You don't think the DM has an angle here? Looks like confirmation bias to me.



isaldiri

18,632 posts

169 months

Sunday 25th October 2020
quotequote all
Elysium said:
Last post on the matter from me. That is not all you said. You explained it away as a ‘quirk’. You invented an external factor that would allow you to dismiss the data that did not fit your preconceptions. It’s classic confirmation bias. And as I predicted you doubled down with a silly attempt to argue that even if you did do it, which you aren’t going to admit, I’m worse than you anyway.

It’s an argument a 5 year old would appreciate.
Yes it's the kind of argument you specialise in that I wouldn't insult a 5 year old of making.

I rather dislike being misrepresented so let's go back to what I said exactly rather than what you are accusing me of. I said if the survey was accurate it was likely to be just a quirk of that particular sample population (for whatever reason which isn't terribly important) and probably unreflective of the general population prevalence. Because plenty of other general population surveys show exactly that and it seemed unlikely that one very obvious outlier was the true representation of the population as you are claiming.

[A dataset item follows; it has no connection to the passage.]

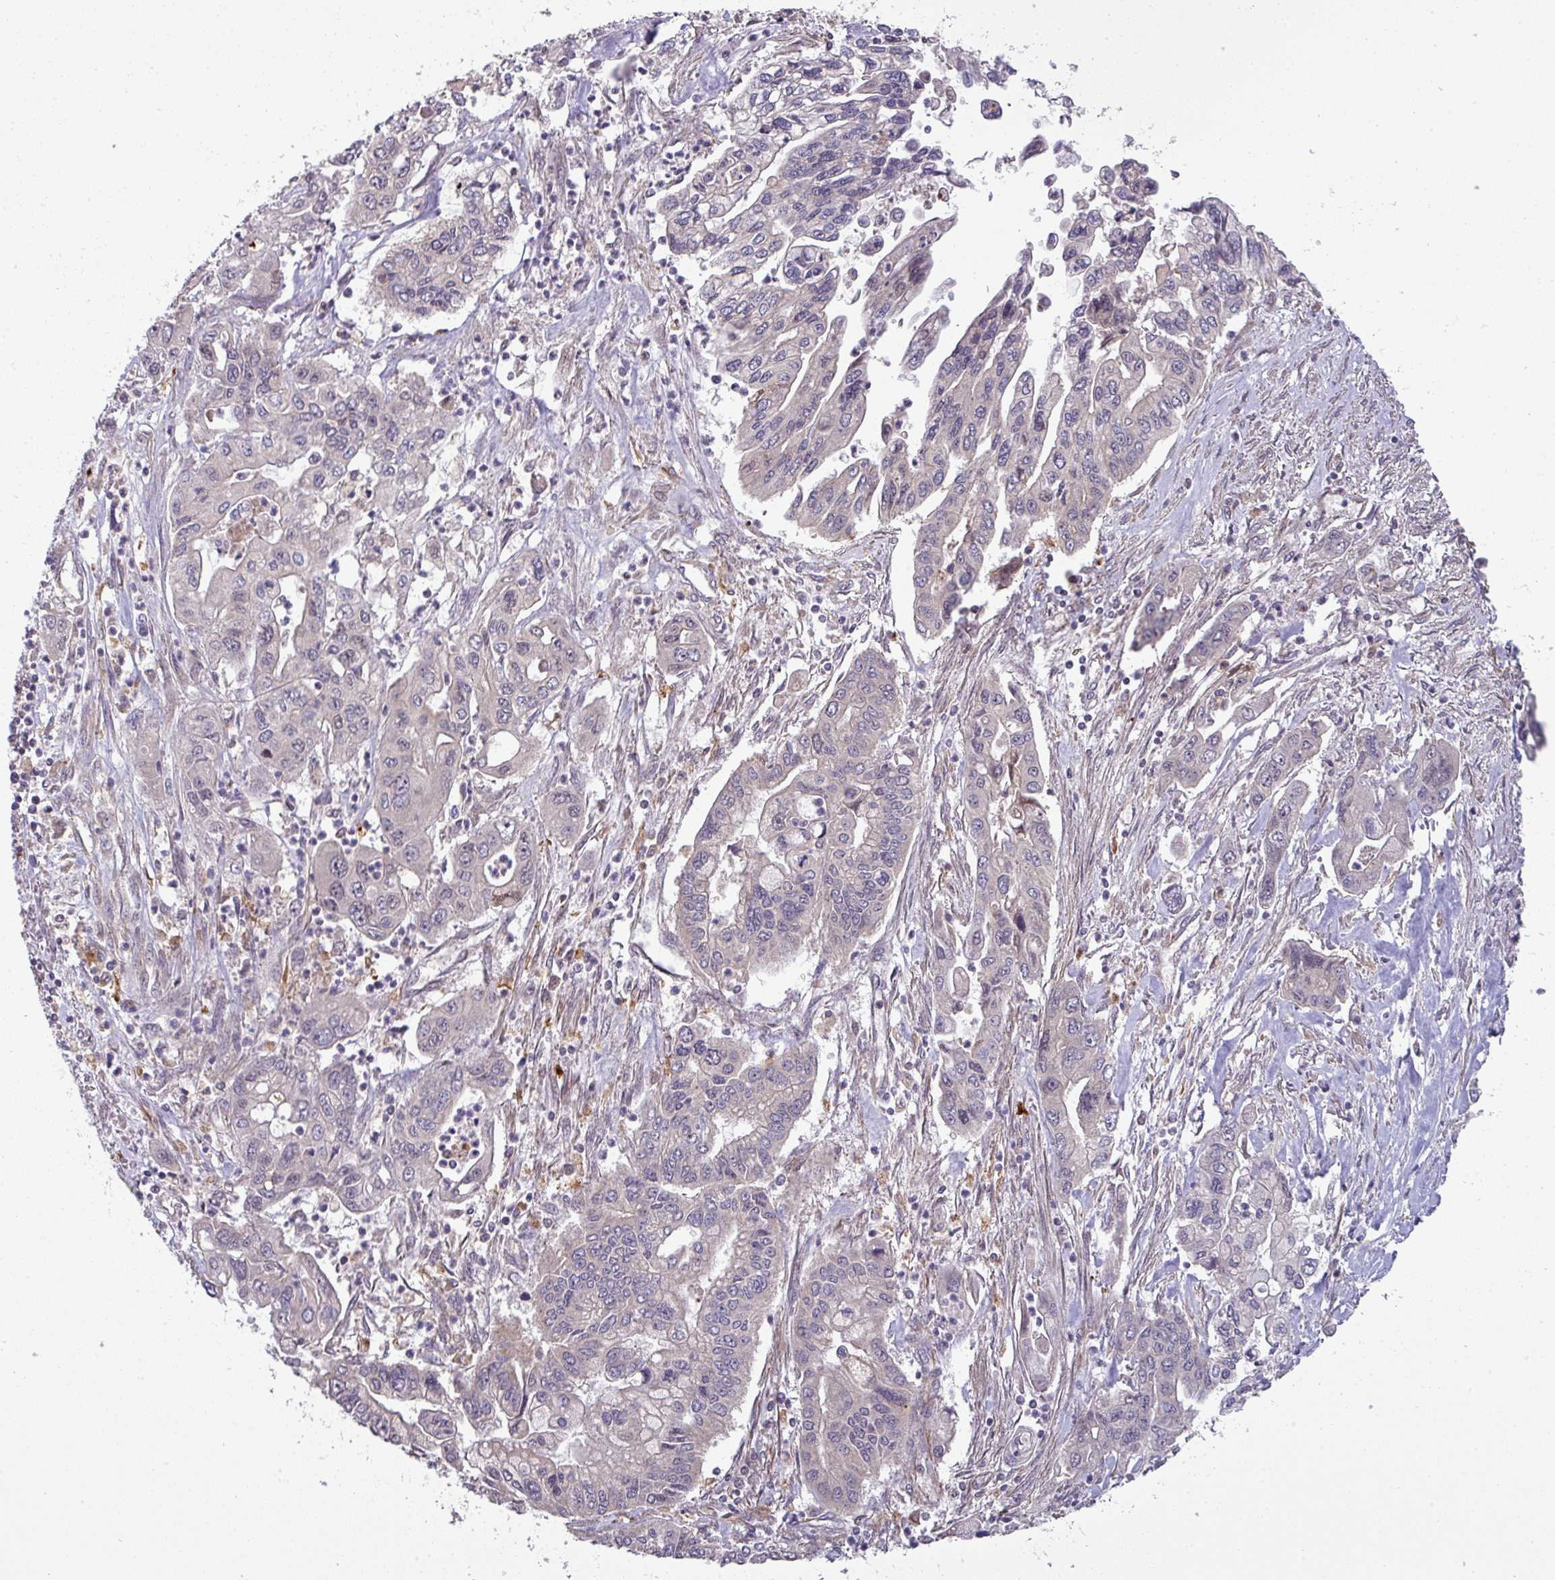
{"staining": {"intensity": "negative", "quantity": "none", "location": "none"}, "tissue": "pancreatic cancer", "cell_type": "Tumor cells", "image_type": "cancer", "snomed": [{"axis": "morphology", "description": "Adenocarcinoma, NOS"}, {"axis": "topography", "description": "Pancreas"}], "caption": "This is an immunohistochemistry (IHC) image of pancreatic cancer (adenocarcinoma). There is no expression in tumor cells.", "gene": "CCDC121", "patient": {"sex": "male", "age": 62}}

I don't have a particular preconception of what I want to believe (unlike you I might add) but if one survey shows especially low IFR and very high prevalence vs I don't know heaps of others that show the opposite I think it is reasonable to make a guess which set of numbers is likely to be more accurate.

I am not the one stating that the single study showing very different numbers to just about... every other similar antibody study done anywhere you might want to look in the world is the 'gold dust' that is the one true hallowed truth of the matter like you are. Confirmation bias....? you tell me who's showing it.